=== YOUR OBJECTIVE ===
Scan the data below and work out how many of its lines contain the word "функциональных". Give only that number.

=== WORKING DATA ===
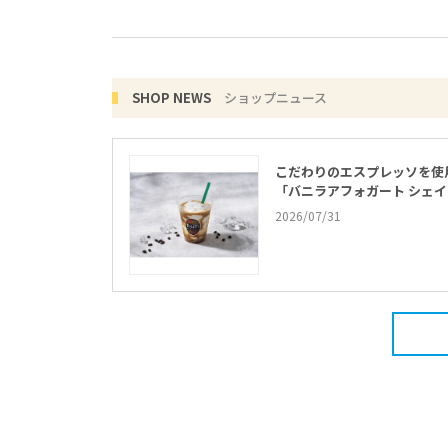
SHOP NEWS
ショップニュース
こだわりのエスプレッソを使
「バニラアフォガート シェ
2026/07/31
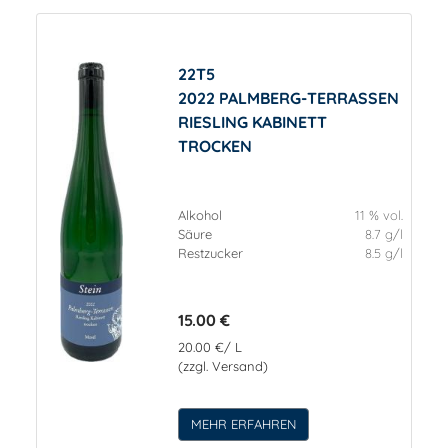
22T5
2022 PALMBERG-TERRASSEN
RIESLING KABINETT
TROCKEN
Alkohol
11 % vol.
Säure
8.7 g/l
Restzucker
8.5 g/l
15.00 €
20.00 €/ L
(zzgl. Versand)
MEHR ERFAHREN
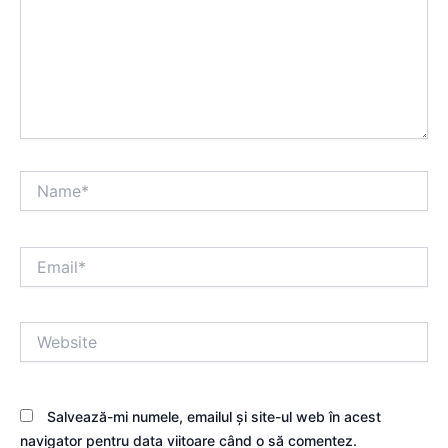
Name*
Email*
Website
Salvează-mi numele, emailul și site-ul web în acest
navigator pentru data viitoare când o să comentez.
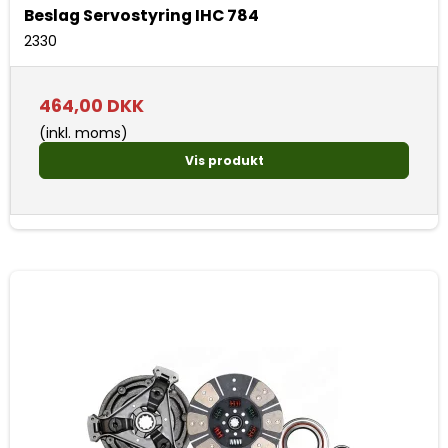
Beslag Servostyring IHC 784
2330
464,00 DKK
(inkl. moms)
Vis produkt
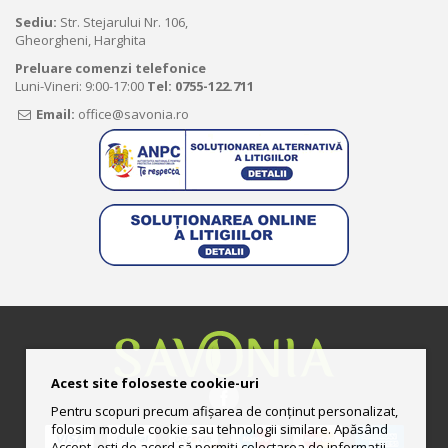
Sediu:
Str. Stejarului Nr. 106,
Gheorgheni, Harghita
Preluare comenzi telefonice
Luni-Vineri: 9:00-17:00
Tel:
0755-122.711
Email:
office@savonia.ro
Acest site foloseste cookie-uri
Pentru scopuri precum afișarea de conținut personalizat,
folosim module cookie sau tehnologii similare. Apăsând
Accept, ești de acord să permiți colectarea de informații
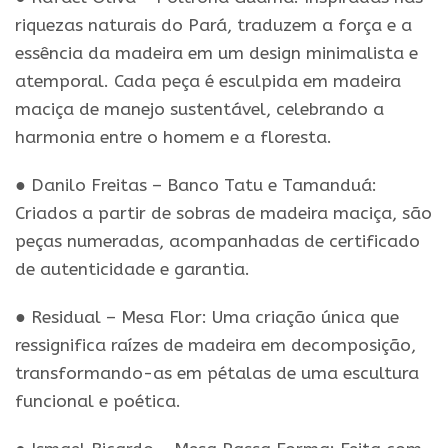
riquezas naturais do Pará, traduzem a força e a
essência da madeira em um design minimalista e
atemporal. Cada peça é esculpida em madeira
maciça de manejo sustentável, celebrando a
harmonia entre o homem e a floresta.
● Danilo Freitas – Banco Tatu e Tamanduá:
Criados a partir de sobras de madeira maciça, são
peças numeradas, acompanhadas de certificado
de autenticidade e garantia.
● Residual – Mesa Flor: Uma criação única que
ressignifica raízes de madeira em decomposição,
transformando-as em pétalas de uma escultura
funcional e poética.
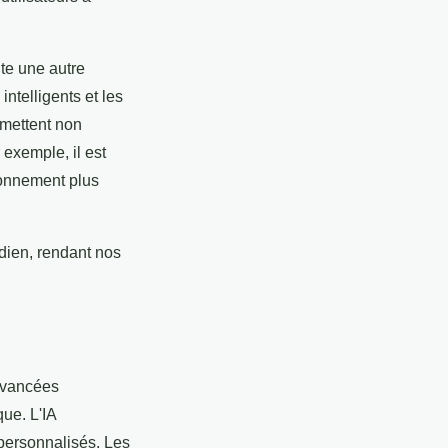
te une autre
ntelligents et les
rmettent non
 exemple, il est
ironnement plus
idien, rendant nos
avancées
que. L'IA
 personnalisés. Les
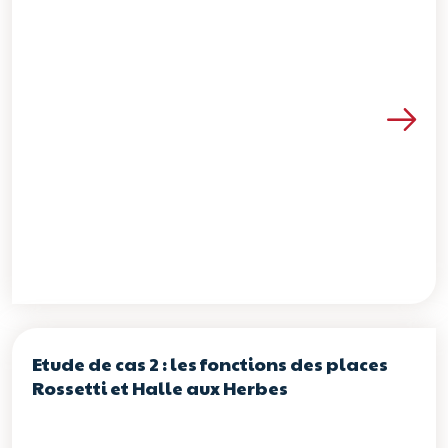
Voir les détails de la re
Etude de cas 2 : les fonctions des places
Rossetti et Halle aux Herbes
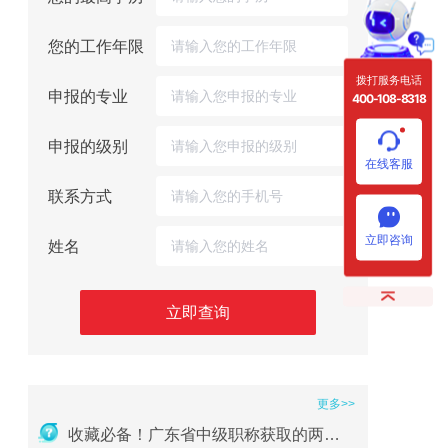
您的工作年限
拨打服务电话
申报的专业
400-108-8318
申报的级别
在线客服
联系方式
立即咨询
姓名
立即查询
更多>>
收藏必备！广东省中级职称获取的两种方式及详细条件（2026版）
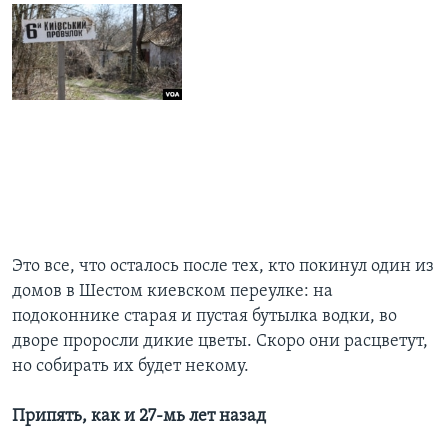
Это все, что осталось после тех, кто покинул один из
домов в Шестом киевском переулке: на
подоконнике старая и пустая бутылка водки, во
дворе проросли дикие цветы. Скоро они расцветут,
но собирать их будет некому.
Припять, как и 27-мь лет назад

==

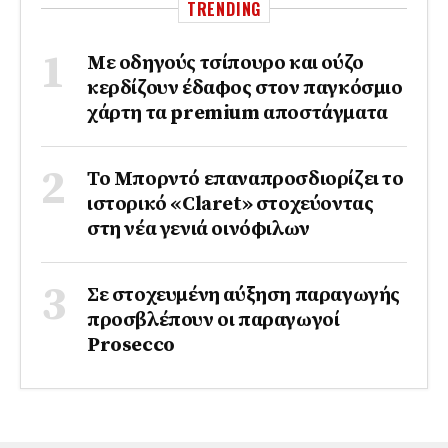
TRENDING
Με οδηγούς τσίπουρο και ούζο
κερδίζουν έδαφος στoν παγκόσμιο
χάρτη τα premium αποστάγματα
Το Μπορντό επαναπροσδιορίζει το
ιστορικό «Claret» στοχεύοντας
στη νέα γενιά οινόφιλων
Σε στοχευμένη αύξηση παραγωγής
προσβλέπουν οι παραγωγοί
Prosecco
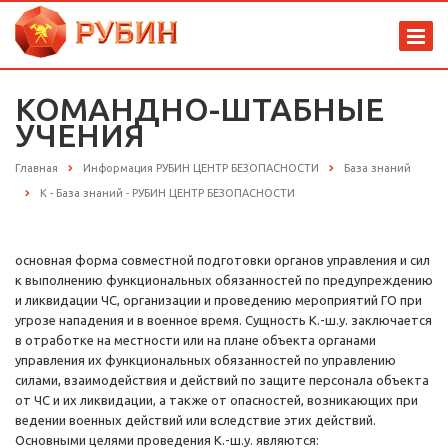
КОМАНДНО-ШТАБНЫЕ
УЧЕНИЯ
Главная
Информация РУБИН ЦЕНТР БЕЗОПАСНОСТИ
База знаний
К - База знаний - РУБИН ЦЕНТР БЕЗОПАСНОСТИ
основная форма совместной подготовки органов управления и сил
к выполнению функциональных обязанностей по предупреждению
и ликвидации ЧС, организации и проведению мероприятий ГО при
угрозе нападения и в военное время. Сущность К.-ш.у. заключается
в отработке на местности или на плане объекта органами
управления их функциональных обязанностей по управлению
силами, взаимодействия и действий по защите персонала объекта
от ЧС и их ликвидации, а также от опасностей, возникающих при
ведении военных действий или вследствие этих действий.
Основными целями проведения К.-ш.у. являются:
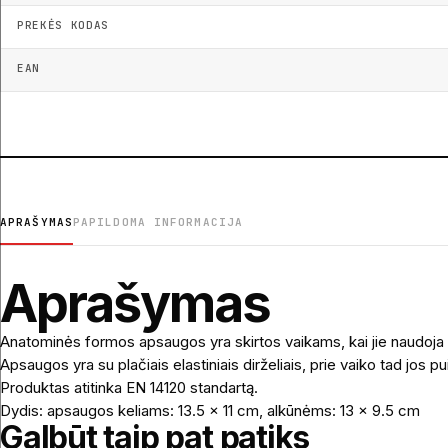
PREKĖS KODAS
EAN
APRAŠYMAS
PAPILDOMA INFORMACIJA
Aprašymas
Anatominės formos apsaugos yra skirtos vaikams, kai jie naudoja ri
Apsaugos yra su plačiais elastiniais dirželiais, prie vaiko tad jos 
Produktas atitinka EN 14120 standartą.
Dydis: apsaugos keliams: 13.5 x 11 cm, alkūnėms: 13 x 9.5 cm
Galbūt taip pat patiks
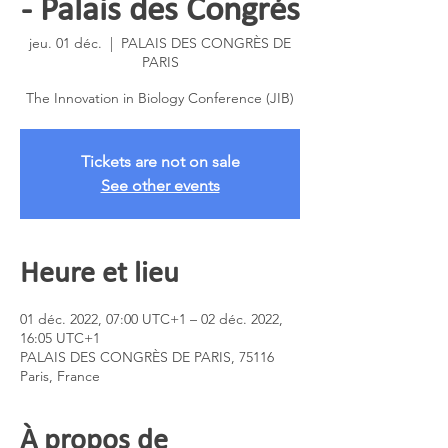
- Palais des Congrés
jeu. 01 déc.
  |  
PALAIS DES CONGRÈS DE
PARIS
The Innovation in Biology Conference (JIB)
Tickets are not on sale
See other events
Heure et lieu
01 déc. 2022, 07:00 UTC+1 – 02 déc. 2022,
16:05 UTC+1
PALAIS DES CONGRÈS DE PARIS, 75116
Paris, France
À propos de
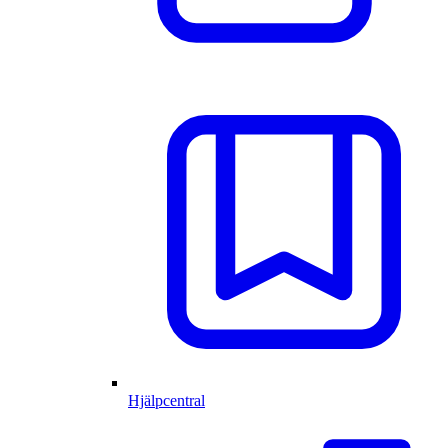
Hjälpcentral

=== SOLVED EXERCISE ===
2